Continue the Spring 2003 database qualifier exam below, starting right after its final sentence.

§ EXTRACT
════════════════════
Spring 2003 Database Qualifier Exam
Answer any 7 questions. If you have to make any assumptions, state them clearly
and proceed.
Question 1 - (Data Models, Mapping)
You are given a relational DBMS like Oracle or DB2. You have been asked to
design an interface/mapping tool that allows users to view the data as ER
and EER diagrams on top of this RDBMS. This tool will present the underlying
data in the form of ER/EER schemas and will enable an ER model-based query
language for specification of queries (could be like SQL or like QBE). Under
this scenario, answer the following-
(a) Discuss what type of information you will need the dba/db designers to
supply about the underlying tables so that they can be “reverse engineered’
into ER schemas. Give an example of a difficult reverse mapping situation
and why it is difficult to “automatically” map it into ER without user intervention.
════════════════════
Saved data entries
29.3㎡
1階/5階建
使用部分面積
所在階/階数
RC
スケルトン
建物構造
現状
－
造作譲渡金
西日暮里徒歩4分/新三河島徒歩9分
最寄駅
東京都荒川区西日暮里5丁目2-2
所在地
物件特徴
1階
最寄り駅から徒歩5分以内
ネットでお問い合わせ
════════════════════
§ RESULT FOR THIS EXERCISE
Discuss what additional information you will need from humans to enable proper
reverse engineering.
(b) Propose a design of a catalog that contains the relevant mapping details
for the above reverse engineering.
(c) Show an example of an ER-schema-view-based query involving select/project/join
and one that would require some form of aggregation and say narratively how
it gets mapped onto the relational schema. (invent any notation for ER/EER-query
specification that is similar to SQL or QBE on the fly! Do not worry about
exact syntax).
Question 2 - (Relational Database Design)
Given a relational database with relations, R1, R2, …, Rn, and an associated
set of Functional Dependencies, F1, F2, …, Fn. All the relations are in Boyce-Codd
Normal Form (BCNF). Now, consider each of the following relational
algebra operators in turn: projection, selection, Cartesian product, natural
join, outer join, difference, intersection, union, and outer union. For
each operator, determine whether it is possible to create a query result,
which is not in BCNF. Justify your answers, i.e., if it is not possible,
then explain why not, and if it is possible, then give an example showing
that the result is not in BCNF. (Caution: remember that being in a
normal form is an intentional property, not an extentional one.)
Question 3 - (Query Processing and Optimization)
Consider a relation R(A,B) stored using a partitioned hash organization.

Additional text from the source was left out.